[Start of Attachment]

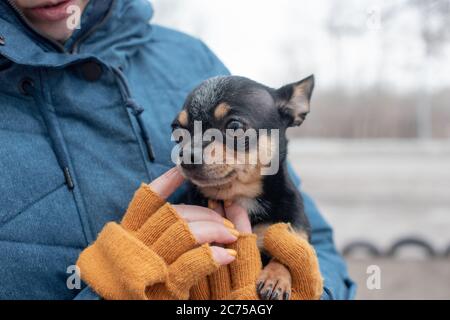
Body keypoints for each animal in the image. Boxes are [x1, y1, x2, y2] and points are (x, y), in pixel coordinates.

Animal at [172, 75, 316, 300]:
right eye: (177, 131)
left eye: (234, 126)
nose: (186, 155)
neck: (241, 195)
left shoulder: (297, 223)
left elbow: (293, 245)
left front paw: (276, 277)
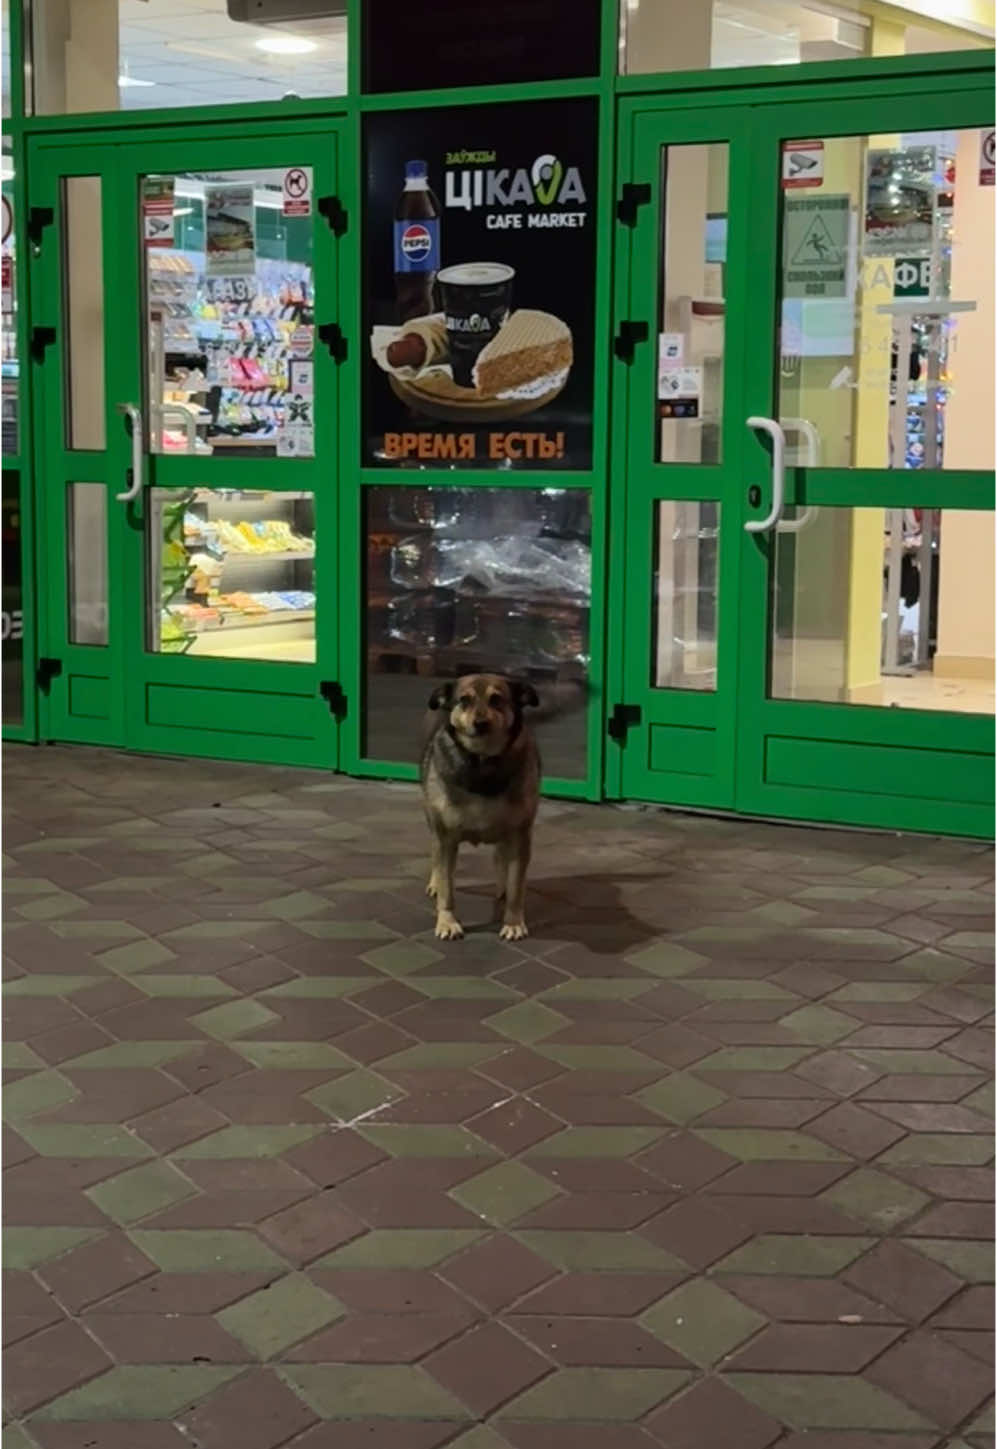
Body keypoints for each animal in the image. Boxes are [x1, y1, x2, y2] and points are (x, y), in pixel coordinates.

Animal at [423, 675, 544, 944]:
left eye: (496, 699)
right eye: (464, 700)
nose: (480, 723)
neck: (482, 763)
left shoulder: (520, 836)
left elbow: (516, 888)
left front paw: (513, 923)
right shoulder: (445, 837)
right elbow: (447, 887)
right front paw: (447, 922)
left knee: (500, 859)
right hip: (433, 823)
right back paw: (434, 883)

[End of Attachment]

**Your goal:** What is needed is a verbatim transcription of the records, minus the pictures.

**Written reply:**
Body keypoints for each animal in the image. Boxes are [x1, y1, x2, y2] and points are (x, y), in pixel coordinates.

Animal at [172, 75, 316, 300]:
right eye: (177, 131)
left eye: (234, 126)
nose: (186, 155)
neck: (241, 195)
left shoulder: (297, 223)
left elbow: (293, 245)
left front paw: (276, 277)
Body keypoints for each animal in the image. Boxes are [x1, y1, x2, y2] and points are (x, y), in pixel coordinates.

Animal at [423, 675, 544, 944]:
left eye: (496, 699)
right eye: (464, 700)
nose: (480, 723)
neck: (482, 763)
left shoulder: (520, 836)
left elbow: (516, 888)
left front paw: (513, 923)
right shoulder: (445, 837)
right elbow: (447, 887)
right front paw: (447, 922)
left knee: (500, 859)
right hip: (433, 823)
right back paw: (434, 883)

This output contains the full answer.